Что из всего вчерашнего выйдет, а?! К чему приведет? И не заведет ли ее так далеко, что повернуть назад она не сумеет? Да что там повернуть назад, взгляд себе за спину бросить не получится.
А она так не хотела, не могла, не любила. Так именно – это не про нее. Она вольная и ни для кого, и ни про кого!
Посмотрела на руки, повертела их так и так. Три ногтя сломано. Кисть левой руки расцарапана, но не сильно. Не очень сильно. Не так, как лицо.
Вспомнив про изуродованное лицо, она горько всхлипнула и снова поплелась к зеркалу.
Оно сегодня ее словно магнитом манило – зеркало это чертово. Уже вдоль и поперек изучила все глубокие царапины от левой брови через переносицу, по правой щеке и до подбородка самого, а все равно смотреть манило.
Ну что могло измениться за последние десять минут? Что? Заросли они, что ли? Сделались мельче, менее заметны? Нет, нет и нет! Такие раны долго затягиваются, она знала это точно. И отметины могут остаться на лице, а вот тут – на носу особенно глубоко вонзились ее ногти. Точно не зарастет. Точно шрам останется. У нее на правом боку уже отметина такая имелась. Правда, не от человеческого, от собачьего когтя.
В раннем детстве бежала от бродячей собаки, упала в пыль, и собака, прежде чем ее взрослые палкой отогнали, успела когтем по нежной детской коже проехаться. И проехалась-то вскользь, а шрам все равно остался. А за переносицу ее сука эта серьезно цапнула. Почище той злой бродячей псины цапнула.
– Гадина! Гадина ползучая!!! – шепнула она с обидой зеркалу и заплакала.
Слезы тут же залили глубокие царапины, сделалось очень больно, и она побежала к умывальнику. Хватала горстями ледяную воду и плескала себе в лицо. Помогало плохо. Тогда, пустив воду на полную катушку, подставила голову под струю. Пускай мокнет дурная голова, пускай ей станет холодно, пускай не мучает ее боль и раскаяние.
А она раскаивалась?
Выпрямившись, она оперлась ладонями о край умывальника и задумалась.
Она раскаивалась? Кажется... Кажется, да. Только вопрос – в чем?!
Было ли ей жалко эту гадину, бившуюся в истерике и вонзающую от гневной беспомощности свои длинные ногти в ее лицо? Было ли ей ее жалко настолько, чтобы пожалеть о том, что она с ней сделала?
Нет, кажется, нет, дело не в этом.
А в чем тогда?
Наверное, раскаяние ее касалось чего-то еще.
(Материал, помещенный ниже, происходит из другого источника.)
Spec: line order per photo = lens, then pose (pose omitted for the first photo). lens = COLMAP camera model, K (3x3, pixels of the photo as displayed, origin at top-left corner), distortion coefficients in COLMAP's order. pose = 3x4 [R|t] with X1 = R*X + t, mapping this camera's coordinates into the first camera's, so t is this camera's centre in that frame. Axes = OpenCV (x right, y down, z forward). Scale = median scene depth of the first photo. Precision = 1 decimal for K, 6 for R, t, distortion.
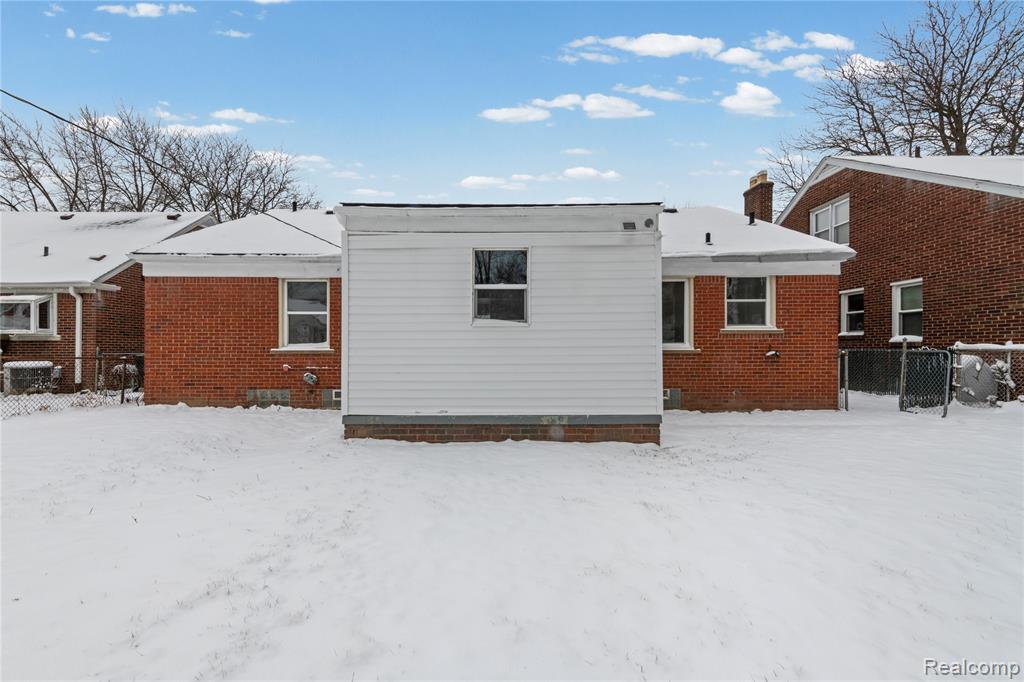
lens RADIAL K [[406.9, 0, 512.4], [0, 406.9, 343.2], [0, 0, 1]] dist [0.000509, 0.000439]
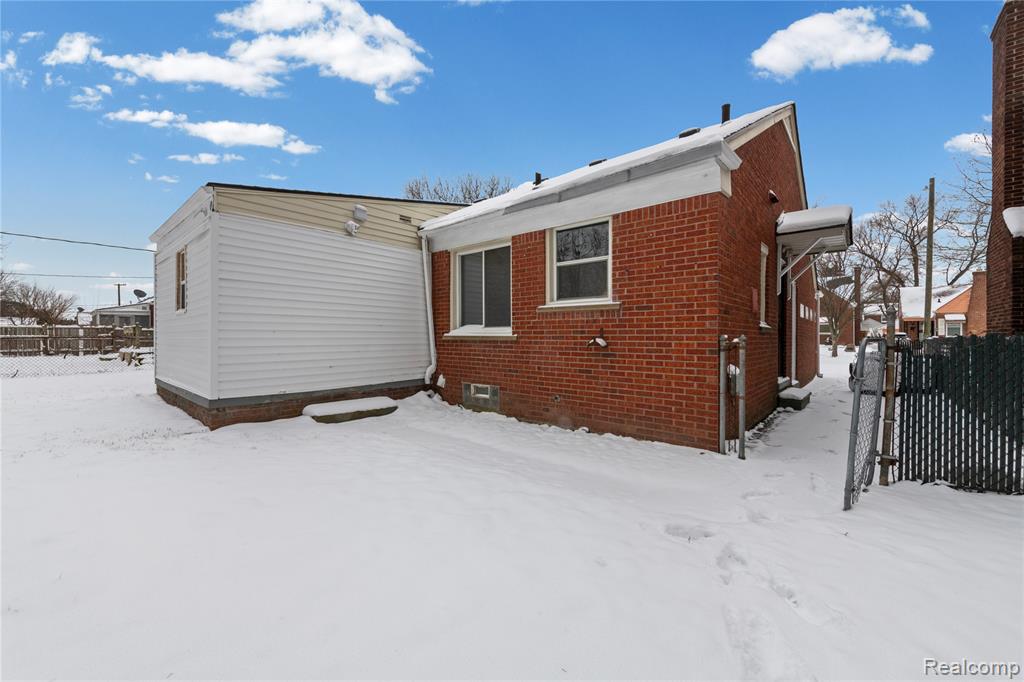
lens RADIAL K [[406.9, 0, 511.8], [0, 406.9, 333.3], [0, 0, 1]] dist [0.000509, 0.000439]
pose [[0.757816, -0.000552, -0.652468, 0.936134], [-0.003931, 0.999978, -0.005412, 0.016348], [0.652456, 0.006666, 0.757797, 0.434930]]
Чего-то того, что произошло много раньше вчерашнего вечера, минувшей ночи. Да, так и есть. Она раскаивалась в том, что...
Да плевать! Что сделалось, то сделалось! Если ей и жаль, то только саму себя. Больше она роскоши такой не подарит никому. Давно зарок дала – жалеть и любить только себя и никого больше.
В окошко терраски вдруг громко и настойчиво застучали. Она вздрогнула и прислушалась, боясь шевельнуться. Обнаруживать свое присутствие в доме не хотелось. Увидят лицо, начнутся вопросы, домыслы, сплетни. Не нужно ей этого ничего. Пока не нужно. Хоть немного бы ей времени дали раны зализать. Потом, может, солнцу в огороде лицо подставила бы, что-то затянулось бы, что-то загорело, что – нет, припудрилось бы. Нет, лезут и ногами, и рогами в дом.
– Татьяна, Татьяна, открывай! Я знаю, что ты дома!
Участковый! Уже все узнал! Пришел протокол составлять!!! В груди все набухло как-то, потом прокатилось странной такой волной меж лопаток, высыпало ледяным потом.
Что делать-то?! Не открывать? Так Степаныч настырный, не уйдет. Дверь сломает, если понадобится. А ему, судя по настойчивым выкрикам, понадобилось.
Да ведь еще и сынок к нему пожаловал. Вчера с вечера они кутили, у Степаныча окна долго были открыты, и шум застольный из окон вдоль улицы раздавался. Стало быть, с похмелья участковый их. А похмельем тот если и страдал редко, то крепко маялся. И на пути ему в такое утро лучше было не попадаться. А если уж попался...
Надо открывать, дверь с петель снимет точно.
Она откинула дверной крючок на двери террас-ки, отступила в тень, сразу отвернулась и пошла в дом, буркнув: «Проходи!»
– Чего это ты от меня физиономию-то воротишь, Вострикова? – попытался зайти сначала с одного, потом с другого бока участковый. – Что-то не так?